▶ _What is needed_: An exact copy of all the data is required, with pictures left out.

Before-and-after change data
--- START ---

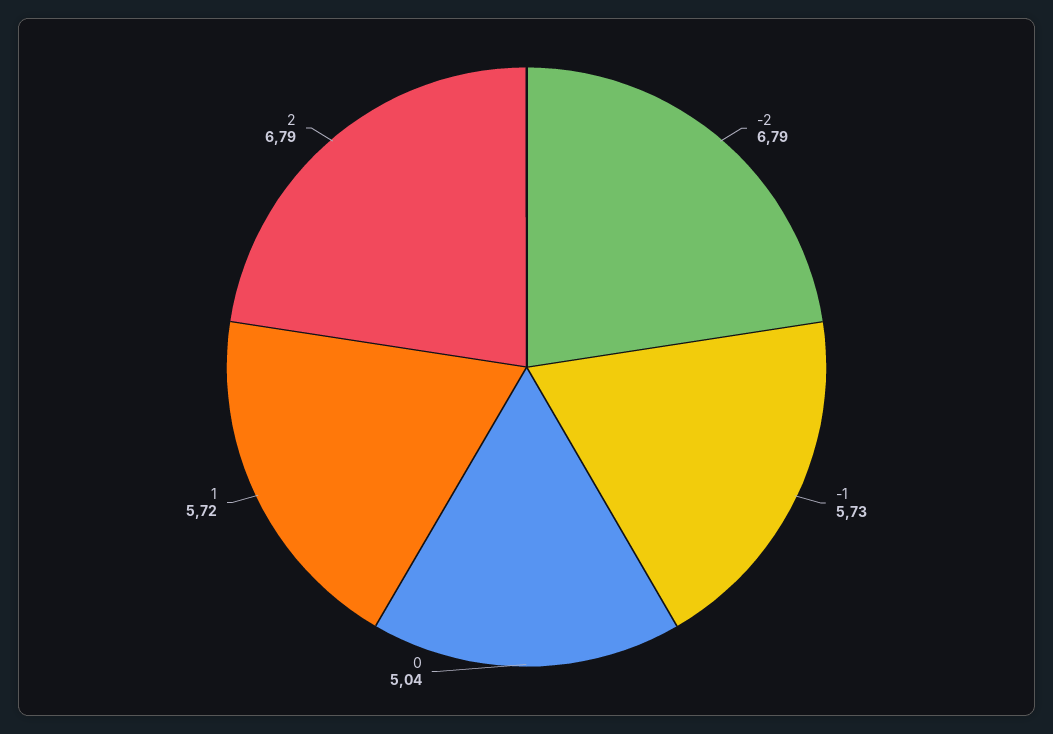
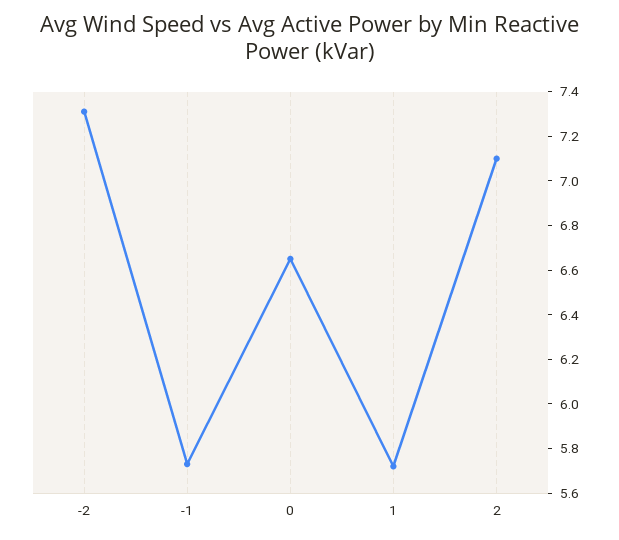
  {
-   "-2": 6.79,
+   "-2": 7.3,
    "-1": 5.73,
-   "0": 5.04,
+   "0": 6.65,
    "1": 5.72,
-   "2": 6.79
+   "2": 7.1
  }

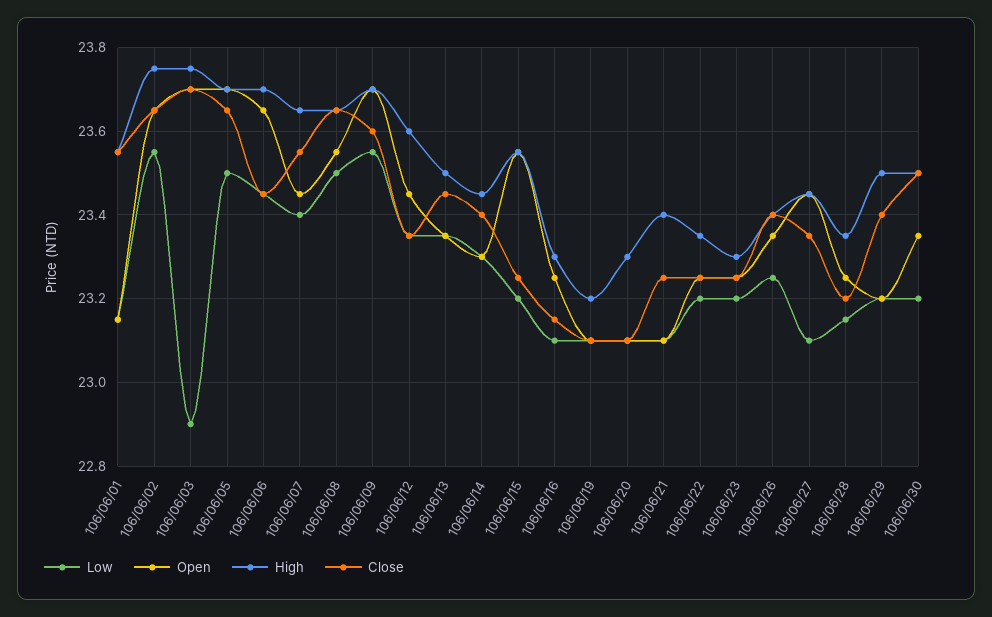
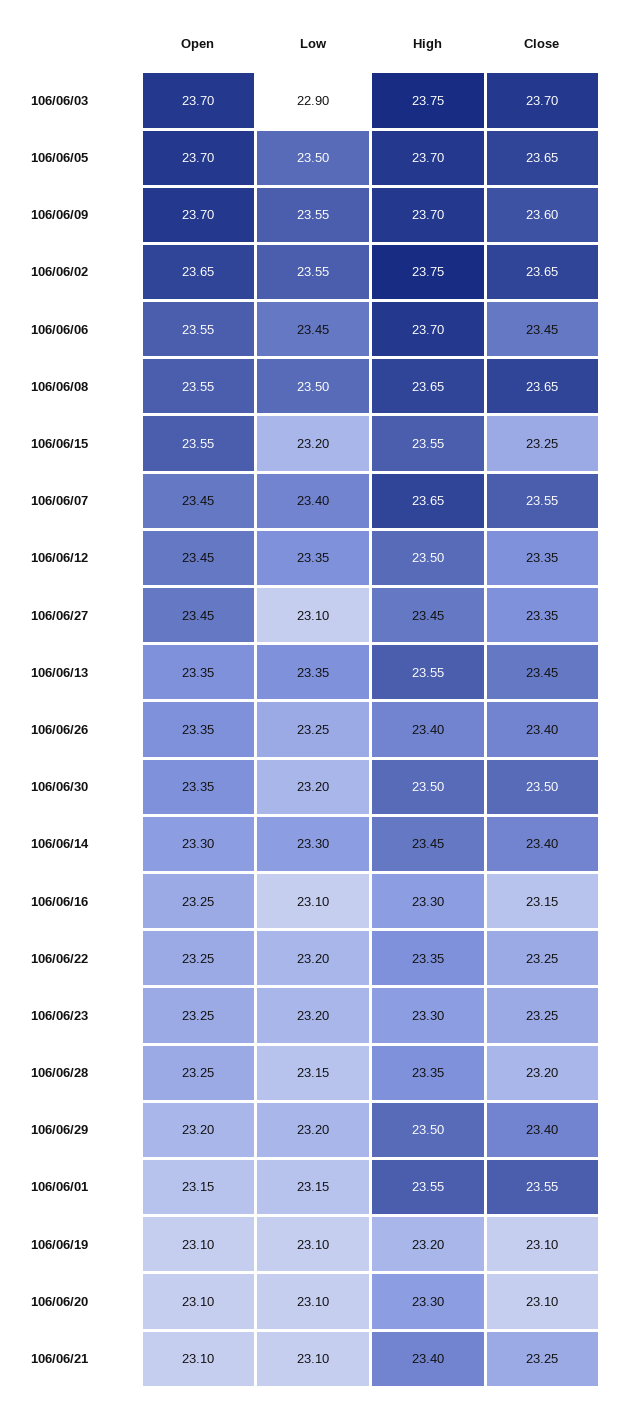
  {
    "Low": {
      "106/06/01": 23.15,
      "106/06/02": 23.55,
      "106/06/03": 22.9,
      "106/06/05": 23.5,
      "106/06/06": 23.45,
      "106/06/07": 23.4,
      "106/06/08": 23.5,
      "106/06/09": 23.55,
      "106/06/12": 23.35,
      "106/06/13": 23.35,
      "106/06/14": 23.3,
      "106/06/15": 23.2,
      "106/06/16": 23.1,
      "106/06/19": 23.1,
      "106/06/20": 23.1,
      "106/06/21": 23.1,
      "106/06/22": 23.2,
      "106/06/23": 23.2,
      "106/06/26": 23.25,
      "106/06/27": 23.1,
      "106/06/28": 23.15,
      "106/06/29": 23.2,
      "106/06/30": 23.2
    },
    "Open": {
      "106/06/01": 23.15,
      "106/06/02": 23.65,
      "106/06/03": 23.7,
      "106/06/05": 23.7,
-     "106/06/06": 23.65,
+     "106/06/06": 23.55,
      "106/06/07": 23.45,
      "106/06/08": 23.55,
      "106/06/09": 23.7,
      "106/06/12": 23.45,
      "106/06/13": 23.35,
      "106/06/14": 23.3,
      "106/06/15": 23.55,
      "106/06/16": 23.25,
      "106/06/19": 23.1,
      "106/06/20": 23.1,
      "106/06/21": 23.1,
      "106/06/22": 23.25,
      "106/06/23": 23.25,
      "106/06/26": 23.35,
      "106/06/27": 23.45,
      "106/06/28": 23.25,
      "106/06/29": 23.2,
      "106/06/30": 23.35
    },
    "High": {
      "106/06/01": 23.55,
      "106/06/02": 23.75,
      "106/06/03": 23.75,
      "106/06/05": 23.7,
      "106/06/06": 23.7,
      "106/06/07": 23.65,
      "106/06/08": 23.65,
      "106/06/09": 23.7,
-     "106/06/12": 23.6,
+     "106/06/12": 23.5,
-     "106/06/13": 23.5,
+     "106/06/13": 23.55,
      "106/06/14": 23.45,
      "106/06/15": 23.55,
      "106/06/16": 23.3,
      "106/06/19": 23.2,
      "106/06/20": 23.3,
      "106/06/21": 23.4,
      "106/06/22": 23.35,
      "106/06/23": 23.3,
      "106/06/26": 23.4,
      "106/06/27": 23.45,
      "106/06/28": 23.35,
      "106/06/29": 23.5,
      "106/06/30": 23.5
    },
    "Close": {
      "106/06/01": 23.55,
      "106/06/02": 23.65,
      "106/06/03": 23.7,
      "106/06/05": 23.65,
      "106/06/06": 23.45,
      "106/06/07": 23.55,
      "106/06/08": 23.65,
      "106/06/09": 23.6,
      "106/06/12": 23.35,
      "106/06/13": 23.45,
      "106/06/14": 23.4,
      "106/06/15": 23.25,
      "106/06/16": 23.15,
      "106/06/19": 23.1,
      "106/06/20": 23.1,
      "106/06/21": 23.25,
      "106/06/22": 23.25,
      "106/06/23": 23.25,
      "106/06/26": 23.4,
      "106/06/27": 23.35,
      "106/06/28": 23.2,
      "106/06/29": 23.4,
      "106/06/30": 23.5
    }
  }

--- END ---

▶ _Problem solution_:
  {
-   "-2": 6.79,
+   "-2": 7.3,
    "-1": 5.73,
-   "0": 5.04,
+   "0": 6.65,
    "1": 5.72,
-   "2": 6.79
+   "2": 7.1
  }

  {
    "Low": {
      "106/06/01": 23.15,
      "106/06/02": 23.55,
      "106/06/03": 22.9,
      "106/06/05": 23.5,
      "106/06/06": 23.45,
      "106/06/07": 23.4,
      "106/06/08": 23.5,
      "106/06/09": 23.55,
      "106/06/12": 23.35,
      "106/06/13": 23.35,
      "106/06/14": 23.3,
      "106/06/15": 23.2,
      "106/06/16": 23.1,
      "106/06/19": 23.1,
      "106/06/20": 23.1,
      "106/06/21": 23.1,
      "106/06/22": 23.2,
      "106/06/23": 23.2,
      "106/06/26": 23.25,
      "106/06/27": 23.1,
      "106/06/28": 23.15,
      "106/06/29": 23.2,
      "106/06/30": 23.2
    },
    "Open": {
      "106/06/01": 23.15,
      "106/06/02": 23.65,
      "106/06/03": 23.7,
      "106/06/05": 23.7,
-     "106/06/06": 23.65,
+     "106/06/06": 23.55,
      "106/06/07": 23.45,
      "106/06/08": 23.55,
      "106/06/09": 23.7,
      "106/06/12": 23.45,
      "106/06/13": 23.35,
      "106/06/14": 23.3,
      "106/06/15": 23.55,
      "106/06/16": 23.25,
      "106/06/19": 23.1,
      "106/06/20": 23.1,
      "106/06/21": 23.1,
      "106/06/22": 23.25,
      "106/06/23": 23.25,
      "106/06/26": 23.35,
      "106/06/27": 23.45,
      "106/06/28": 23.25,
      "106/06/29": 23.2,
      "106/06/30": 23.35
    },
    "High": {
      "106/06/01": 23.55,
      "106/06/02": 23.75,
      "106/06/03": 23.75,
      "106/06/05": 23.7,
      "106/06/06": 23.7,
      "106/06/07": 23.65,
      "106/06/08": 23.65,
      "106/06/09": 23.7,
-     "106/06/12": 23.6,
+     "106/06/12": 23.5,
-     "106/06/13": 23.5,
+     "106/06/13": 23.55,
      "106/06/14": 23.45,
      "106/06/15": 23.55,
      "106/06/16": 23.3,
      "106/06/19": 23.2,
      "106/06/20": 23.3,
      "106/06/21": 23.4,
      "106/06/22": 23.35,
      "106/06/23": 23.3,
      "106/06/26": 23.4,
      "106/06/27": 23.45,
      "106/06/28": 23.35,
      "106/06/29": 23.5,
      "106/06/30": 23.5
    },
    "Close": {
      "106/06/01": 23.55,
      "106/06/02": 23.65,
      "106/06/03": 23.7,
      "106/06/05": 23.65,
      "106/06/06": 23.45,
      "106/06/07": 23.55,
      "106/06/08": 23.65,
      "106/06/09": 23.6,
      "106/06/12": 23.35,
      "106/06/13": 23.45,
      "106/06/14": 23.4,
      "106/06/15": 23.25,
      "106/06/16": 23.15,
      "106/06/19": 23.1,
      "106/06/20": 23.1,
      "106/06/21": 23.25,
      "106/06/22": 23.25,
      "106/06/23": 23.25,
      "106/06/26": 23.4,
      "106/06/27": 23.35,
      "106/06/28": 23.2,
      "106/06/29": 23.4,
      "106/06/30": 23.5
    }
  }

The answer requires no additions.